Nouveau Premier ministre pour l’opposition
La Coalition nationale de l’opposition syrienne a désigné un islamiste 
modéré, Ahmad Toameh, au poste de Premier ministre, le week-end 
dernier. Toameh remplace ainsi le démissionnaire Ghassan Hitto, qui avait mis fin à ses fonctions en juillet, après avoir échoué à former un 
gouvernement.
C’est donc maintenant à Ahmad Toameh de relever ce défi délicat de former un gouvernement d’opposition, chargé entre autres d’administrer les zones du pays sous contrôle des rebelles. De sa réussite dépendra aussi le soutien des Occidentaux, notamment aux niveaux militaire et politique. Lors de sa première interview, Toameh a déclaré vouloir lutter contre l’influence des combattants liés à al-Qaïda, dont le Front al-Nosra, tant sur le plan idéologique que purement pratique. «En plus des destructions, des morts et des déplacements forcés infligés par le régime, le peuple souffre maintenant du comportement des militants (liés à al-Qaïda)», a-t-il déploré. Selon lui, ce que désirent les Syriens, c’est «fondamentalement la liberté, pas un despotisme plus grand». Il a assuré vouloir tout mettre en œuvre pour assurer à la 
population une vie digne et un accès à l’alimentation, à la santé et à l’éducation, ainsi qu’à la 
sécurité. Originaire de Deir ezzor, Ahmad Toameh a été emprisonné par le régime Assad de 2007 à 2010 et faisait partie d’un groupe d’opposants historiques qui avait contesté le pouvoir avant le début de la révolution en 2011. Ambitieux, il a affirmé vouloir baser son gouvernement, une fois formé, dans le nord de la Syrie, afin de «partager le risque» avec la population bombardée par le régime.

‭50 000 jihadistes
Une étude de la très sérieuse revue 
britannique IHS Jane’s révèle que près de la moitié des cent mille combattants de la rébellion syrienne sont des jihadistes ou des islamistes purs et durs.
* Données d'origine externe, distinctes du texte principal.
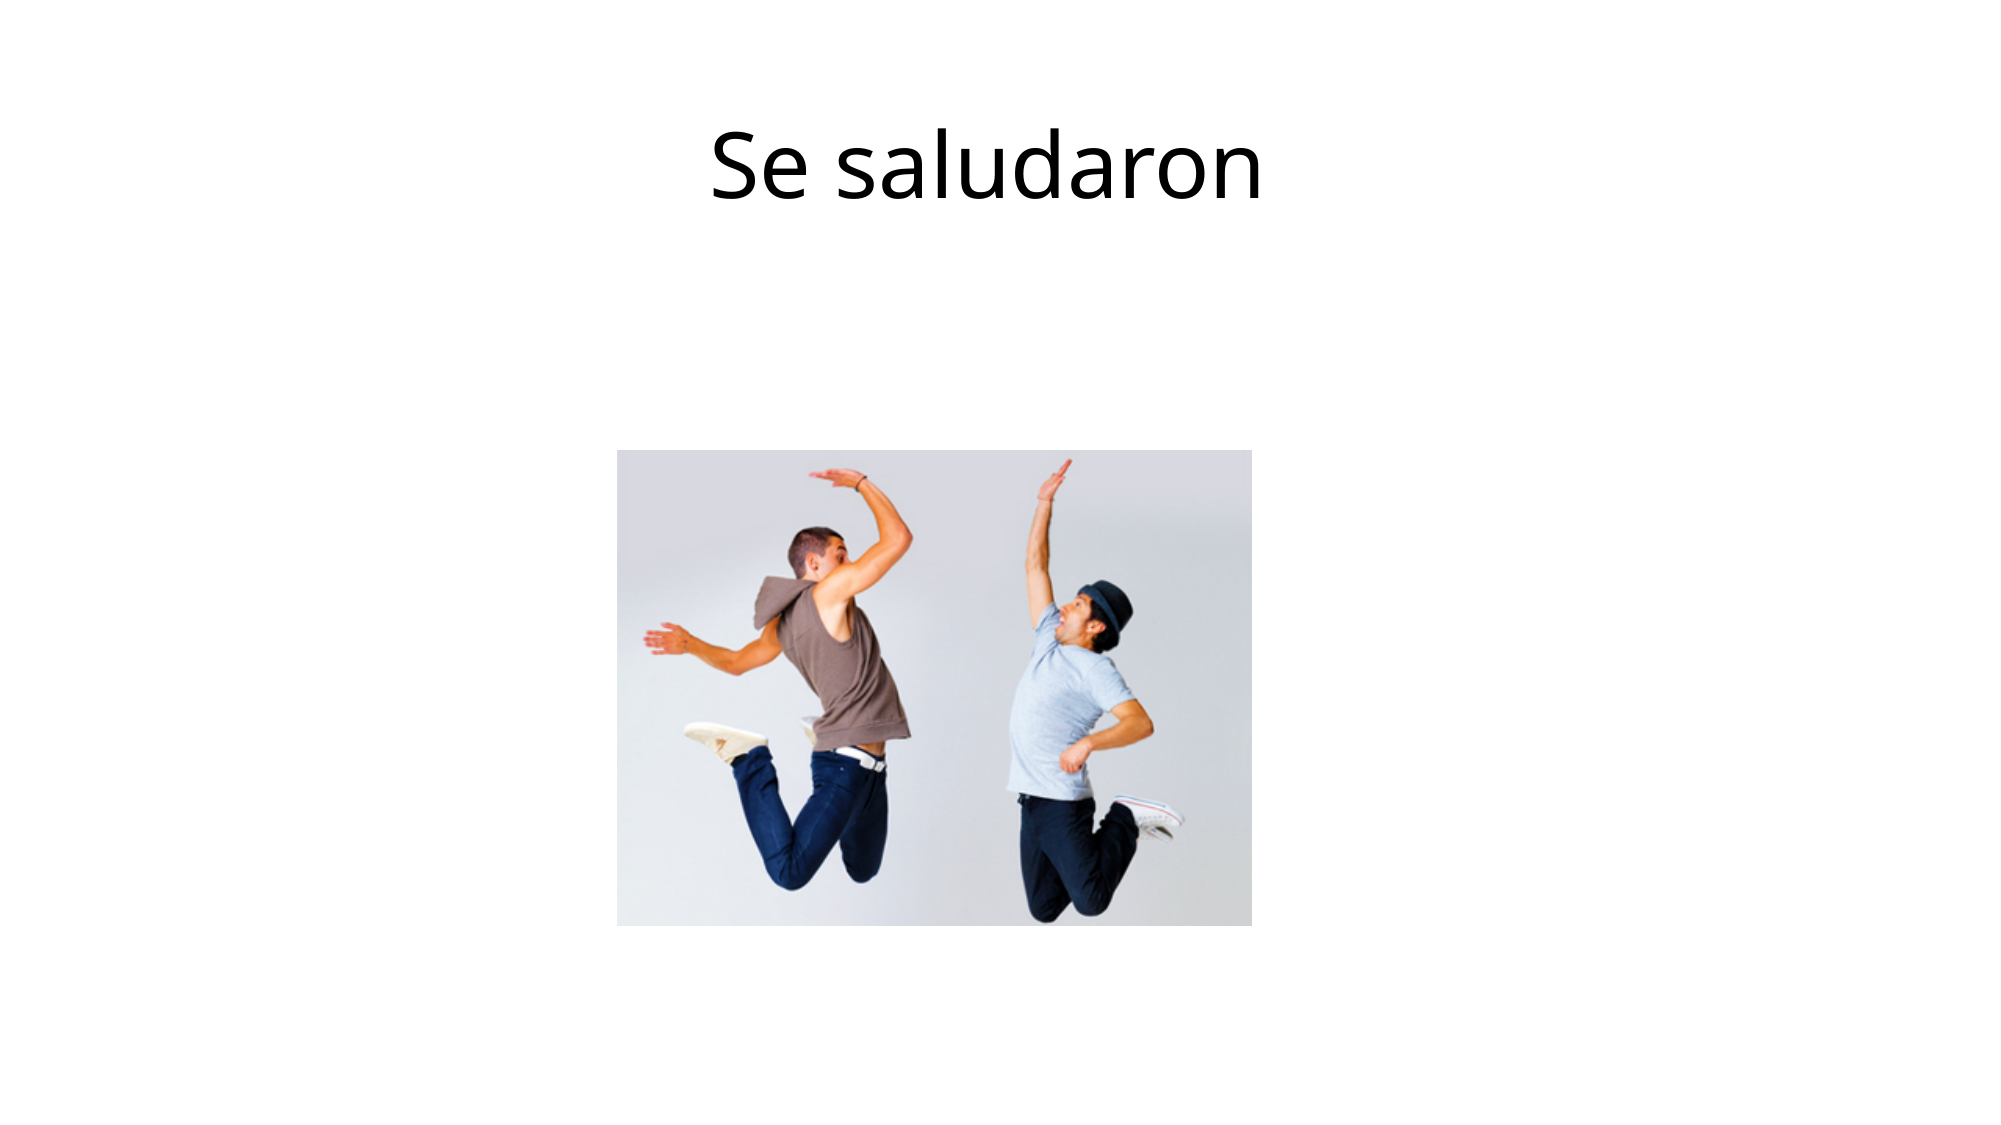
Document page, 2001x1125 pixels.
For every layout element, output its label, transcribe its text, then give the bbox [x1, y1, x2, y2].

title Se saludaron [137, 59, 1863, 278]
picture [616, 450, 1252, 926]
Le magazine de défense, dont l’enquête est publiée par le Daily Telegraph, estime que les opposants à Bachar el-Assad compteraient dans leurs rangs environ 10% de jihadistes, dont de nombreux étrangers, appartenant à des mouvements liés à al-Qaïda.
IHS Jane’s souligne que, outre ces 10%, quelque 30 à 35% des rebelles seraient des islamistes convaincus, proches des 
jihadistes, tout en se concentrant uniquement sur la guerre en Syrie. Le magazine estime également qu’un autre tiers des combattants dépend de groupes qui défendent également des théories islamistes quoique plus 
modérées. Selon IHS Jane’s, les rebelles seraient au nombre de 100 000 hommes, 
disséminés au sein de quelque 1 000 
brigades plus ou moins puissantes. Les groupes les plus extrémistes, à savoir le Front al-Nosra et l’Etat islamique d’Irak et du Levant, disposeraient d’une influence croissante. «L’insurrection est aujourd’hui dominée par des groupes qui ont au moins un point de vue islamiste sur le conflit. L’idée qui veut qu’elle soit conduite par des éléments laïques n’est tout simplement pas confirmée», commente Charles Lister, l’auteur de cette analyse. Il estime également qu’en étant mieux organisés − notamment au niveau financier et 
économique − mais aussi meilleurs 
combattants, les islamistes parviennent à séduire de plus en plus dans les rangs des rebelles qui se rallient à leur cause. «Les islamistes sont si nombreux qu’il est à craindre que si l’Occident ne joue pas ses cartes finement, de plus en plus de gens ne se détournent des laïcs que nous soutenons», analyse Charles Lister.